You know if they were
Submitted by deadBird on Wed, 2008-07-02 20:58
You know if Intel/AMD were smart enough, they'd remove such a requirement to utilize multiple cores. Expecting developers to yield to Intel's whims is never going to work out. Proc makers should find a way to remove this limitation.
I can't see how for realtime
Submitted by AndyYankee17 on Wed, 2008-07-02 14:50
I can't see how for realtime processing (games) this can be efficient. valve has already stated that it is inefficent to write code for more than 3 cores, and even with 3 cores you end up with 2 cores @ 100% and 1 @ 20%. however, for nonrealtime this could be amazing, imagine rendering in adobe primier or maya, encoding video and music. and if I'm not mistaken, don't GPUs have roughly a couple hundred "cores"?
I know the Folding crowd
Submitted by Satchboy on Wed, 2008-07-02 14:49
I know the Folding crowd would love a 500 core CPU. Farm in a box anyone? :)

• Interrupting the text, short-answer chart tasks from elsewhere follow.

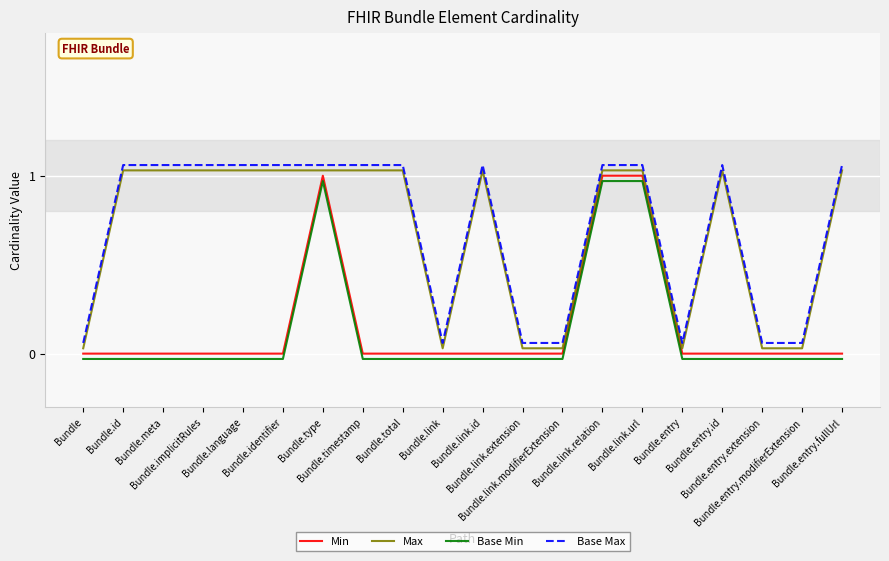

Is the value of Max at Bundle.link.relation greater than the value of Base Min at Bundle.link?

Yes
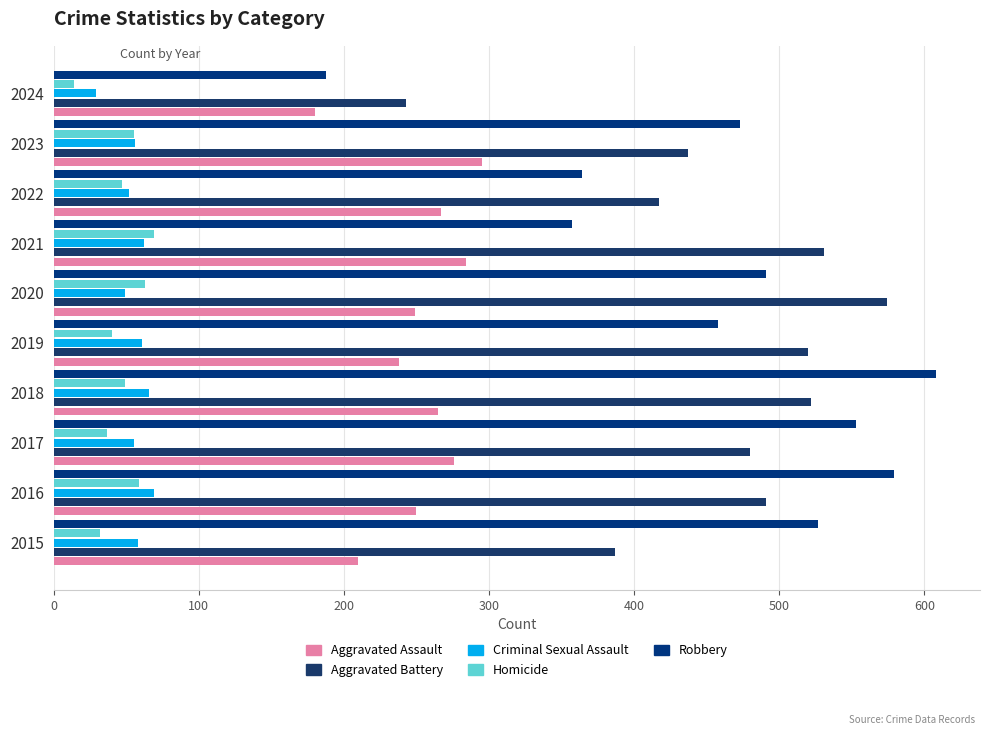

Count the number of data series in this chart.

5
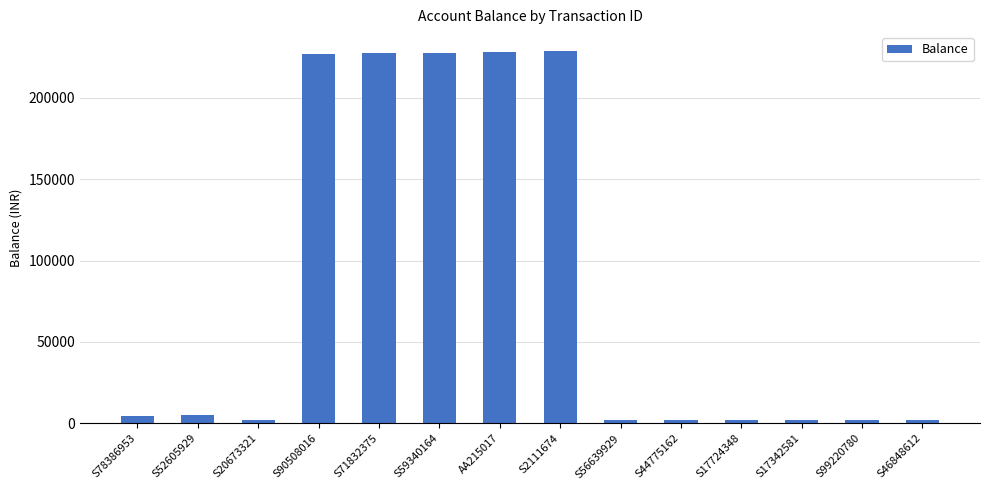

True or false: the data shows 2032.4 at S44775162.

True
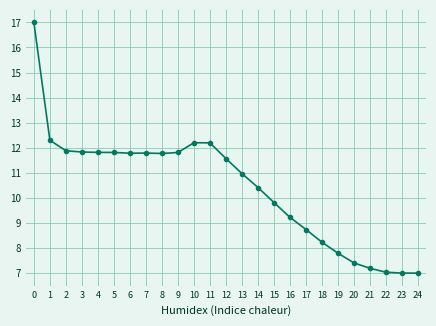

The chart shows a value of 16.0 at 1. True or false?

False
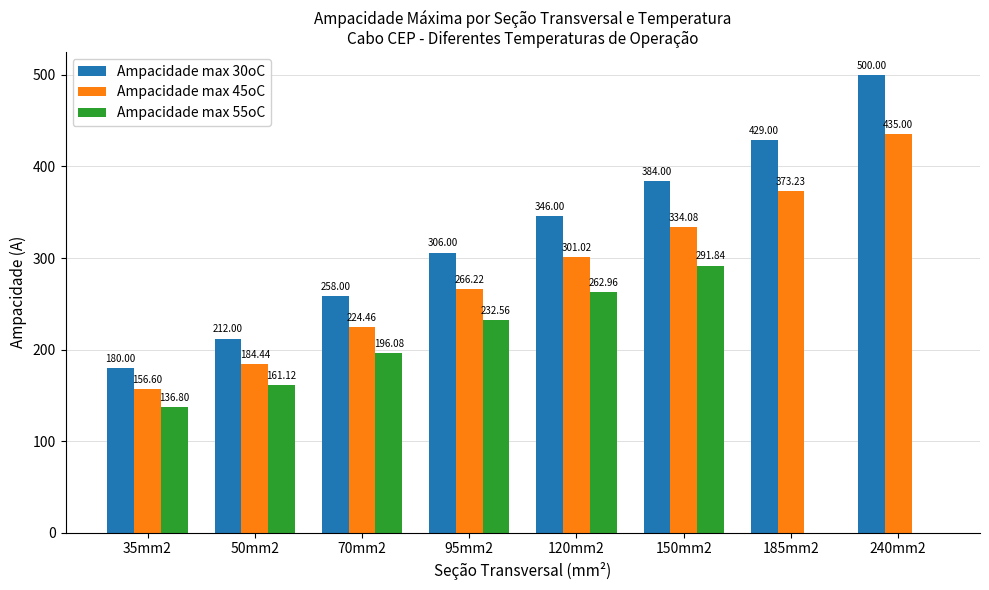

At which category is the sum across all series the highest?

150mm2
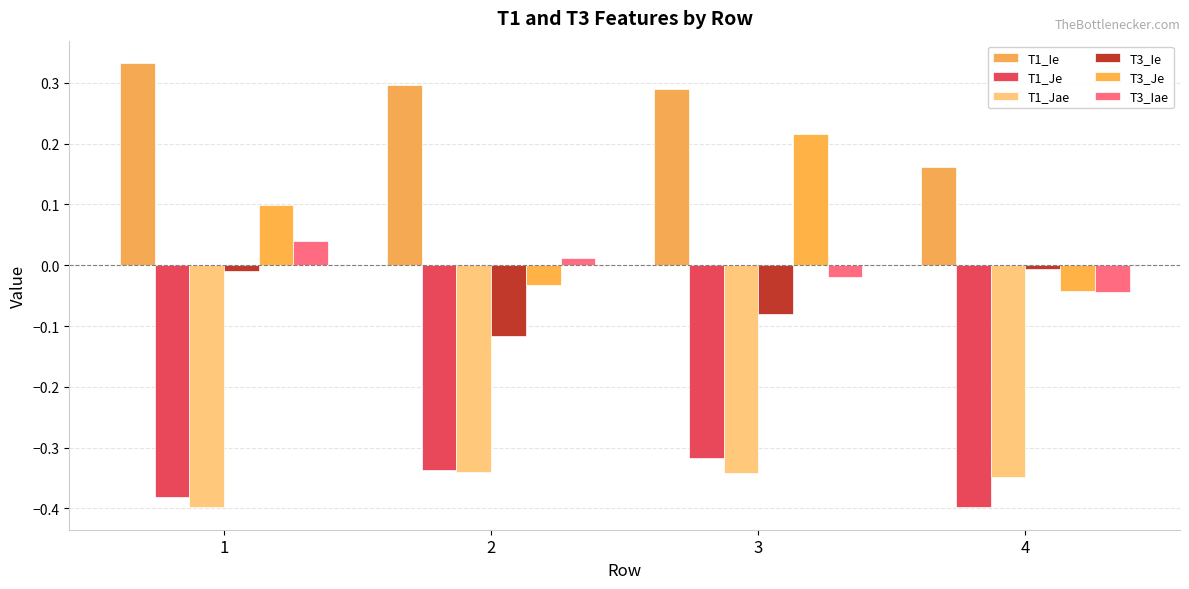

Which series has the largest total across all categories?

T1_Ie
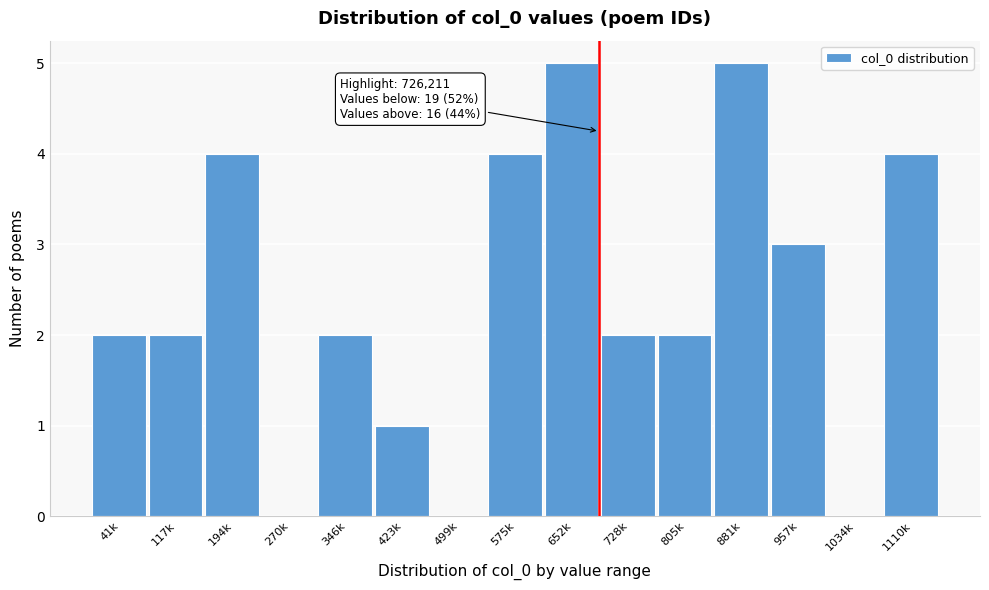

Reading right to left, transcribe all the data shown in this chart.

1110k=4	1034k=0	957k=3	881k=5	805k=2	728k=2	652k=5	575k=4	499k=0	423k=1	346k=2	270k=0	194k=4	117k=2	41k=2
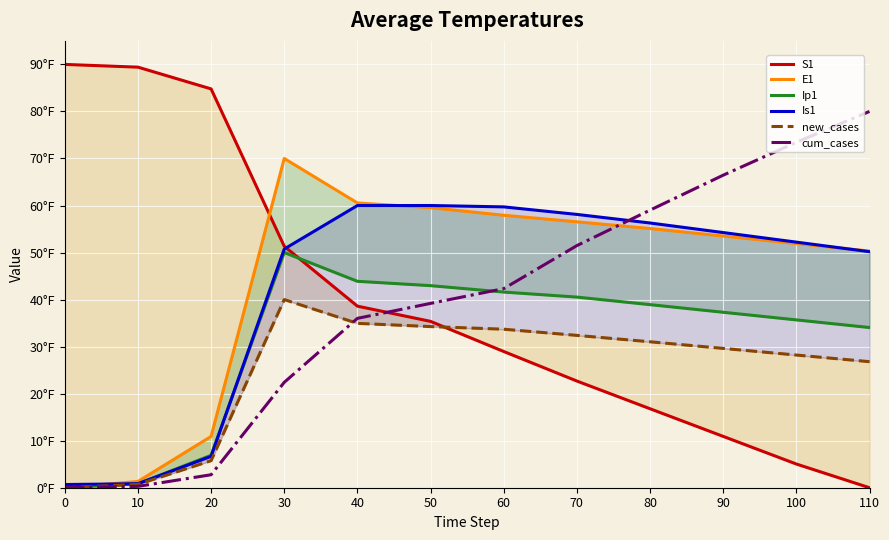

How many values in the new_cases series exceed 31?

6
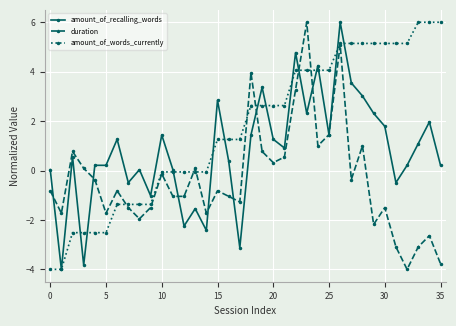

What is the minimum value for duration?

-4.0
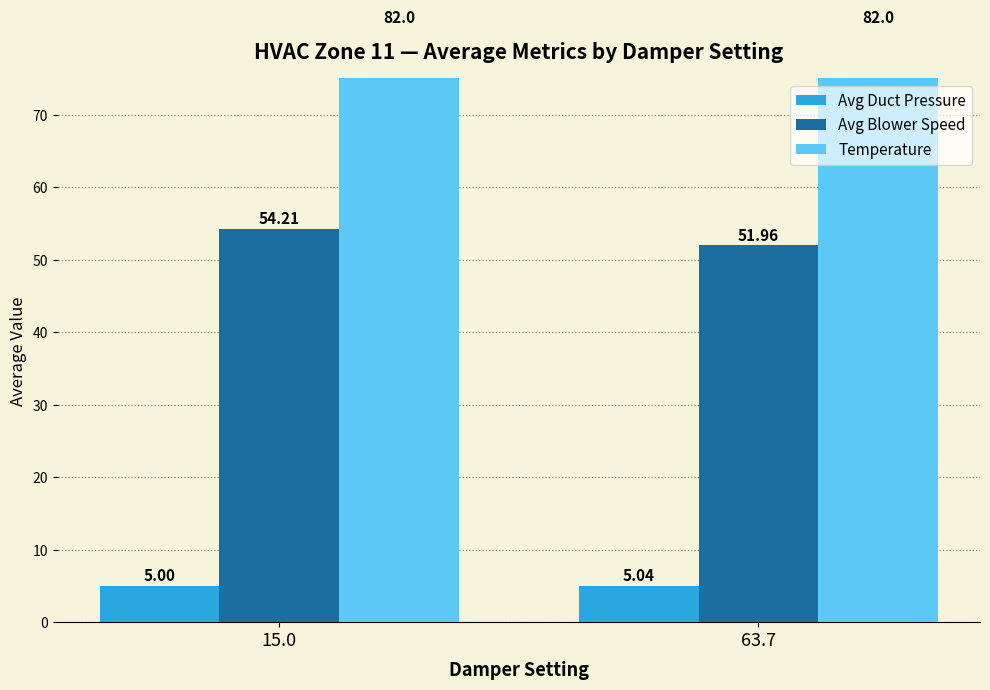

How many groups of bars are there?

2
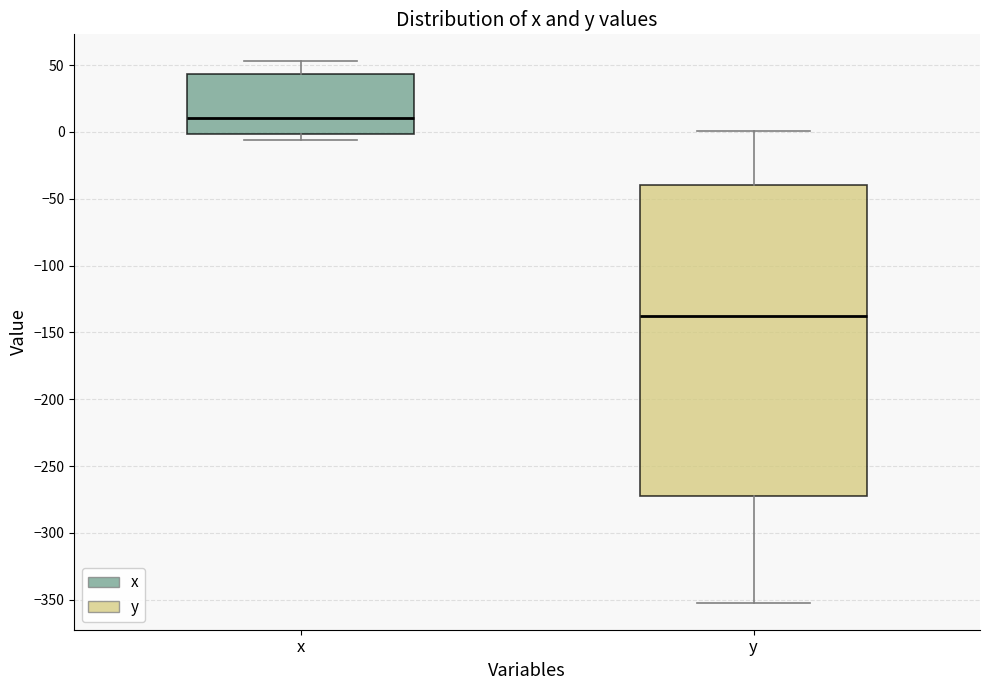

Which box is the tallest, from its lower edge to its upper edge?

y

I, for one, look forward to
Submitted by TheMurph on Wed, 2008-07-02 12:57
I, for one, look forward to the five-hundred-core Dream Machine. I plan to play 30 games at once.
maybe then you'll be fine
Submitted by norman on Wed, 2008-07-02 21:21
maybe then you'll be fine with two 30" monitors
-- Norm
Sounds dreamy! And think of
Submitted by One4yu2c on Wed, 2008-07-02 13:05
Sounds dreamy! And think of all the lolcats a five-hundred-core rig could process.